В эту минуту на пороге появилась Анна. Валентин сразу отметил выражение вселенской скорби на ее лице, и то, что она как-то повзрослела. Да, боль души знает свое дело.
– Привет, - улыбнулся дочери Анатолий.
– Привет.
– Она устало махнула рукой. В другой раз Воскресный был бы обеспокоен моральным состоянием Анны, и засыпал бы ее вопросами, но сегодня были вещи поважнее. На кону стояло благополучие семьи.

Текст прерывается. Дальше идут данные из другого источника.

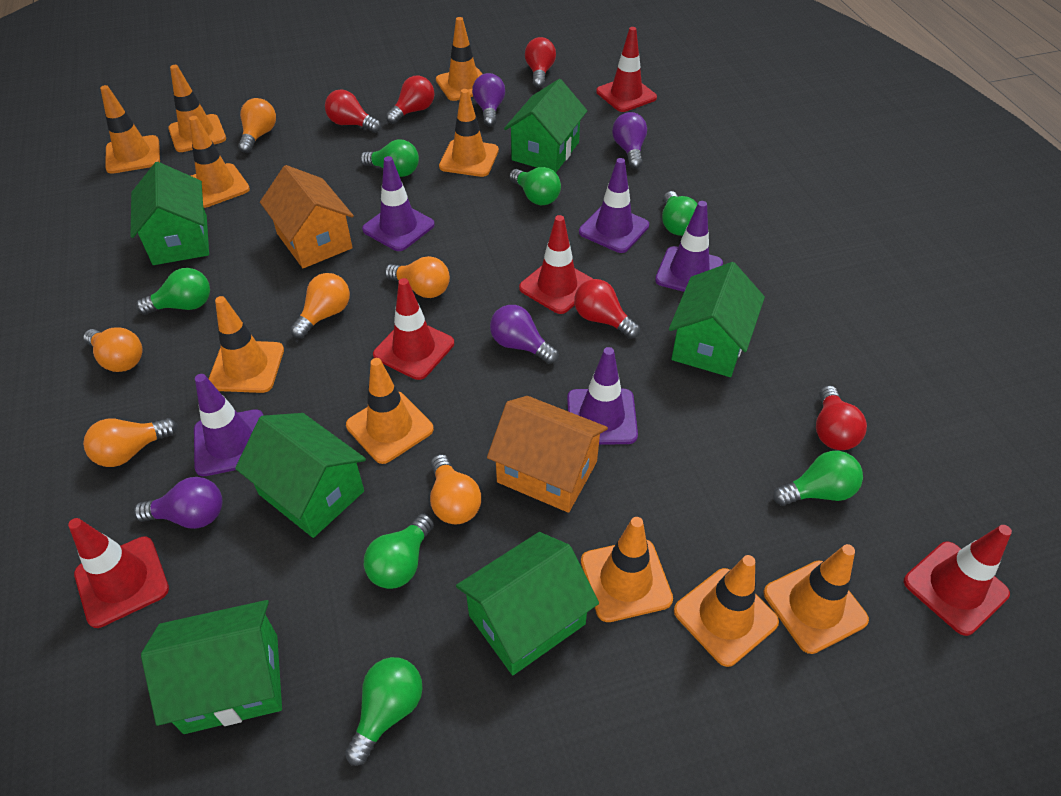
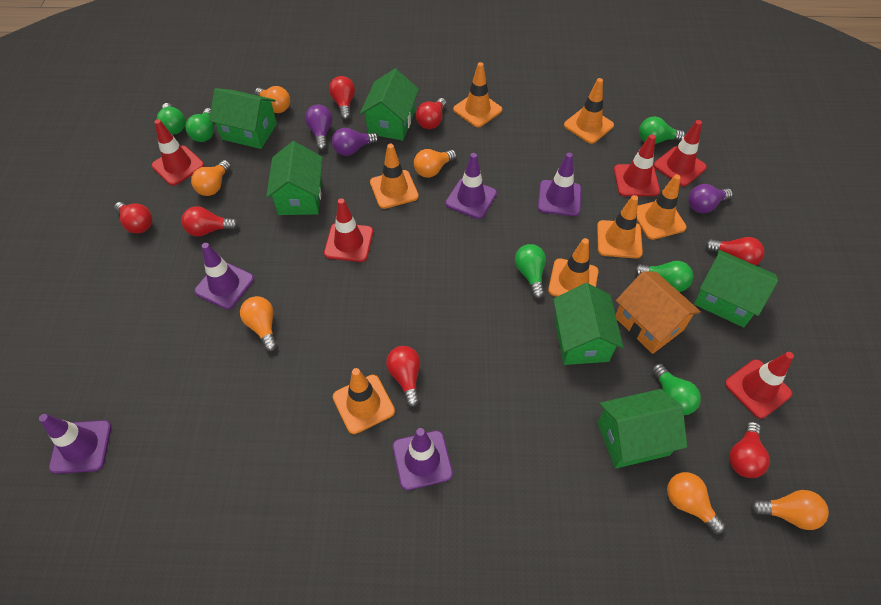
green light bulb: [136,268,210,315] [345,657,423,766] [360,140,419,177] [364,514,434,589] [509,167,561,205] [662,191,697,236] [773,451,863,506] = 7 -> [157,103,185,135] [186,108,214,142] [515,244,546,298] [634,261,693,292] [639,117,685,144] [652,364,701,415] = 6
orange house: [260,165,354,268] [487,396,608,513] = 2 -> [616,271,701,354] = 1
orange traffic cone: [100,85,160,174] [168,65,226,152] [189,116,250,208] [209,296,284,393] [346,358,434,464] [436,17,482,101] [439,89,499,177] [581,517,673,622] [674,555,779,667] [764,544,869,654] = 10 -> [333,368,395,434] [370,144,419,209] [453,62,502,127] [548,238,599,297] [564,78,614,144] [597,195,643,258] [637,174,687,240] = 7
purple light bulb: [133,477,222,529] [472,73,505,127] [490,305,559,364] [612,112,647,169] = 4 -> [305,105,332,150] [332,128,379,156] [688,184,733,213] = 3
red light bulb: [325,89,381,133] [386,76,434,124] [525,37,556,88] [574,279,640,339] [816,386,867,450] = 5 -> [114,202,152,233] [181,206,239,237] [329,76,355,120] [386,346,420,407] [416,98,447,129] [705,237,765,265] [729,422,770,478] = 7

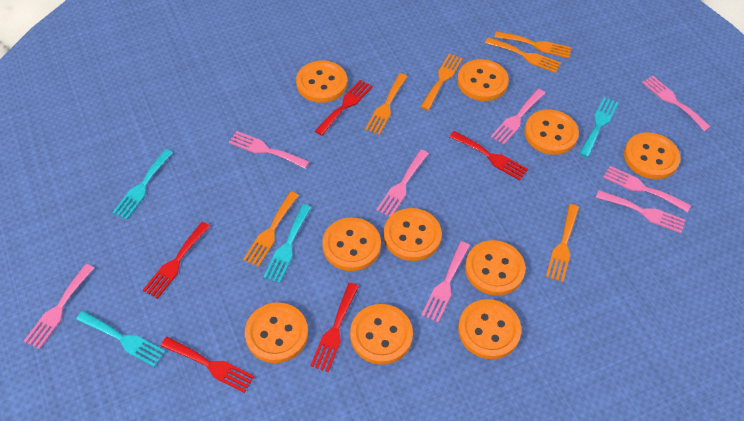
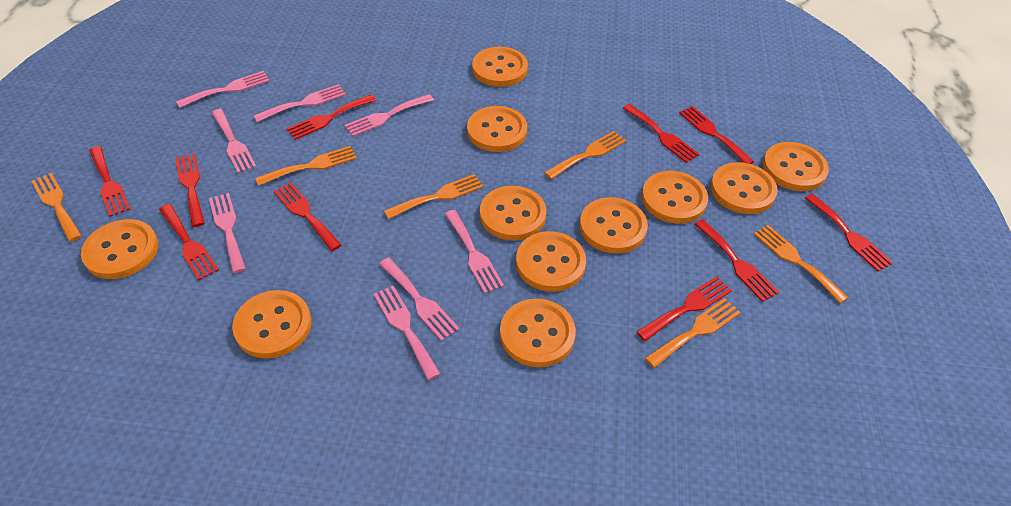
orange button: [245,302,308,363] [296,61,347,103] [322,217,381,271] [350,304,413,365] [383,208,442,261] [457,59,509,101] [458,299,521,359] [465,240,526,296] [524,109,579,155] [624,133,680,179] = 10 -> [81,219,158,279] [232,290,312,359] [467,106,527,152] [472,47,528,87] [480,186,546,241] [500,298,576,367] [516,231,586,292] [580,197,648,254] [641,171,708,224] [710,162,778,214] [763,142,829,191] = 11
red fork: [143,222,210,299] [161,337,255,393] [310,283,359,372] [315,80,372,136] [449,131,528,180] = 5 -> [89,146,130,217] [159,204,219,280] [175,153,205,227] [274,182,342,251] [287,94,376,140] [623,104,699,163] [636,276,732,341] [679,106,754,164] [695,219,779,302] [805,194,893,272] = 10
turquoise fork: [76,311,166,367] [112,149,173,219] [263,204,312,283] [579,97,619,158] = 4 -> none = 0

– А вы тут, чем занимаетесь? Обсуждаете насущные проблемы бизнеса?
– Да.
– Воскресный кивнул.
– Валентину нужно в аэропорт, но так, чтобы этого ни кто не заметил.
– Шпионские страсти?
– Анна улыбнулась.
– Ага. Типа того. Может, дашь совет дельный?
– Анатолий покосился на дочь.
– Я не могу отвезти Валентина, потому что если нас увидят вдвоем в аэропорту, это испортит все дело. Все очень серьезно.
– Дядю Валентина я могу отвезти. Только тогда, чтобы все было незаметно, ему придется разместиться в багажнике. Вы не против?
– Она обернулась к другу отца.
Дядя Валентин был не против прокатиться и на метле, не говоря уже о просторном и респектабельном багажнике Бентли. На том и решили. Перед наружкой была разыграна маленькая сцена. Когда Анна выгнала из гаража машину, Воскресный тоже вышел за ворота дома. Он подошел к Анне, и они перекинулись парой ничего не значащих фраз. Все это делалось для того, чтобы шпионы успели разглядеть через притонированные стекла: в машине кроме Анны никого нет. Тогда, используя примитивный метод исключения, шпики пришли бы к выводу, что Саргассов находится в доме, и никуда не уехал. Валентин не зря в свое время работал с КГБ, потому что он даже просчитал посадку автомобиля, и благодарил небо за исключительные качества ходовой английской марки машин. Это происходило в половине одиннадцатого утра.
Утро для Сергея Юрьевича началось в тот момент, когда Анна отъехала от дома по пути в аэропорт. Его разбудил вошедший охранник, услужливо принесший мобильный телефон. Поначалу Белов злобно фыркнул на осмелившегося потревожить покой своего хозяина, но охранник выдал волшебные слова:
– Владислав Альбертович.
Это автоматически снимало все вопросы, злобный взгляд Белова стал смирен и кроток. Кто такой был и есть Владислав Альбертович, я пояснять не буду, это не так суть важно, главным показателем этого человека было то, что он стоял на порядок выше Белова на социальной лестнице, и имел на него огромное влияние. Белов в свою очередь, прекрасно понимая положение вещей, боялся Владислава Альбертовича как огня.